- Exercise prompt
Quote the material below verbatim from the line containing "At which label is the value closest to 54?" through the end of the material. Omit the pictures from your answer.

- Plotted data images
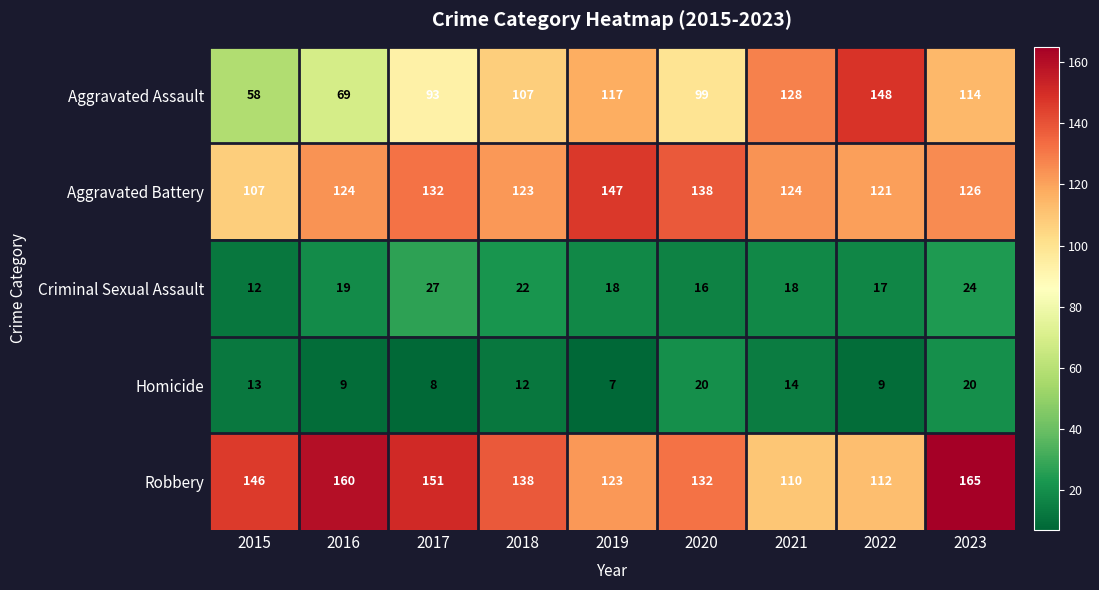

What is the spread (max minus min) of values at 2018?

126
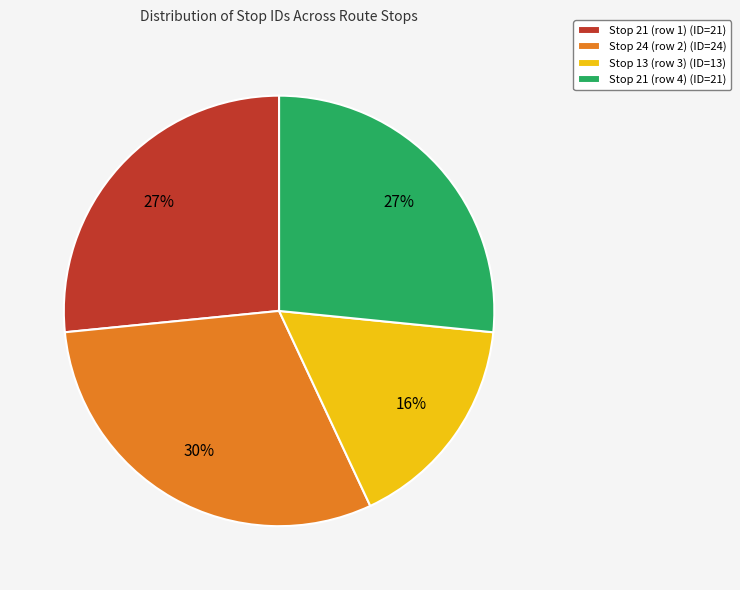

Is there a majority slice in this chart?

No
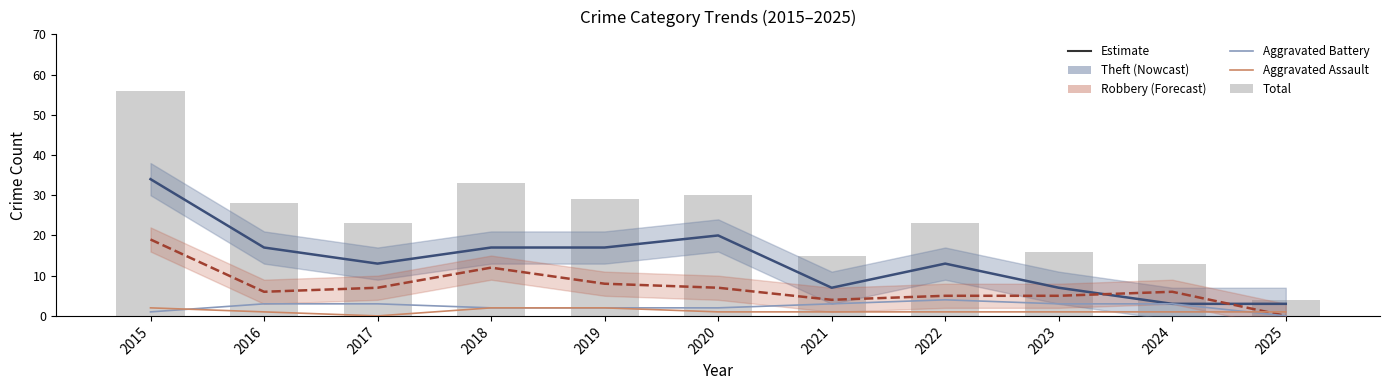

Is it true that Total equals 15 at 2021?

True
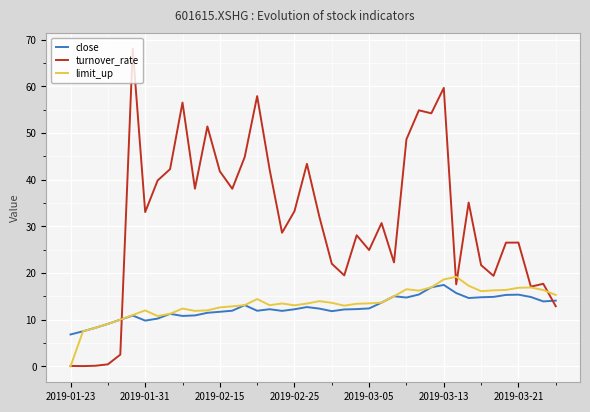

Which series has the largest range (max minus min)?

turnover_rate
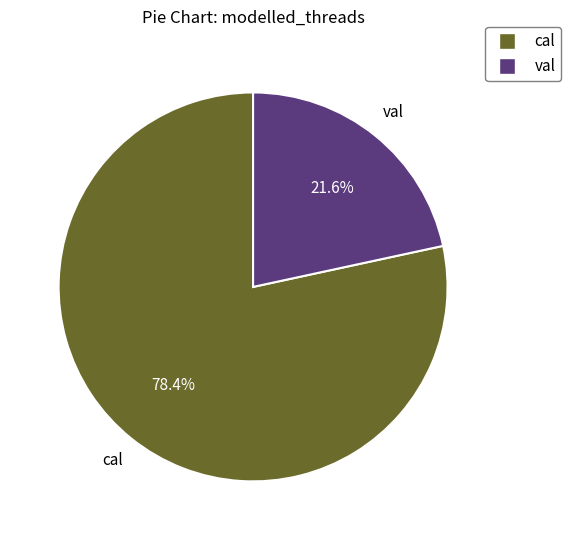

True or false: cal accounts for 72% of the total.

False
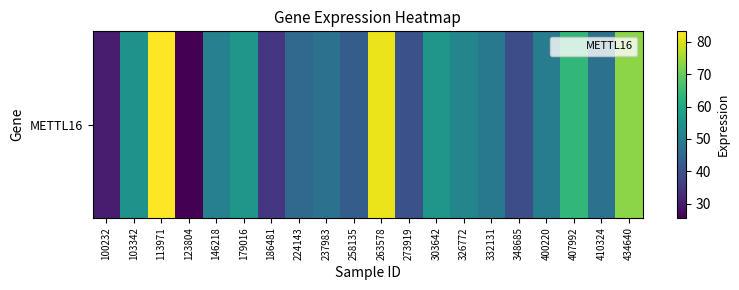

At which label is the value closest to 54?

103342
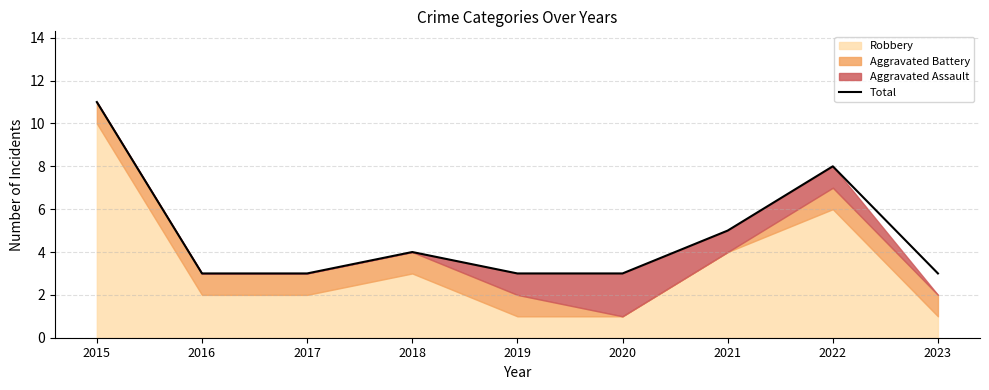

At which label does Total reach its peak?

2015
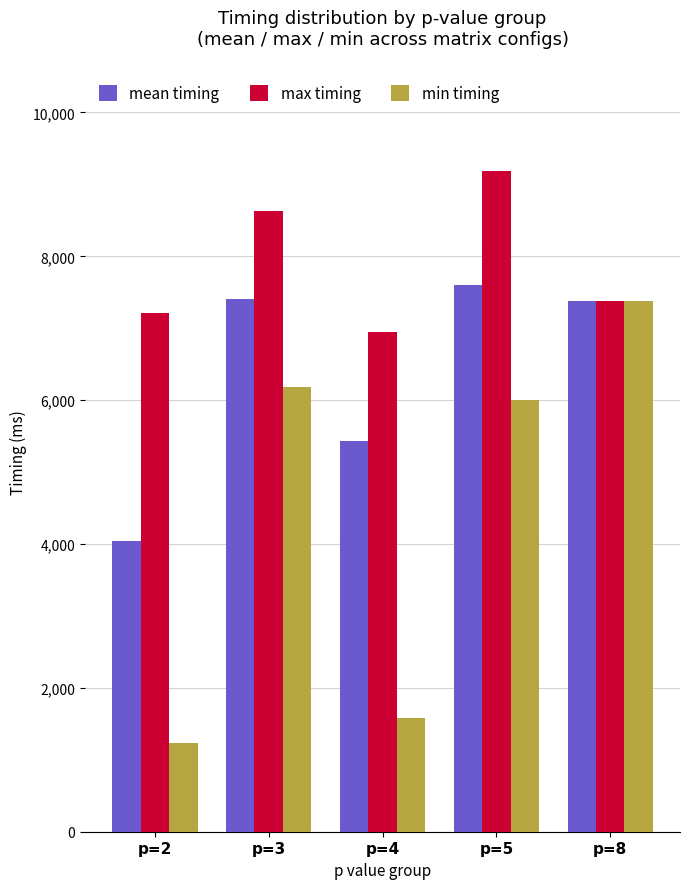

What is the difference between the mean timing values at p=4 and p=5?

2171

- Answer for the task
At which label is the value closest to 54?

103342

At which label does Total reach its peak?

2015

What is the difference between the mean timing values at p=4 and p=5?

2171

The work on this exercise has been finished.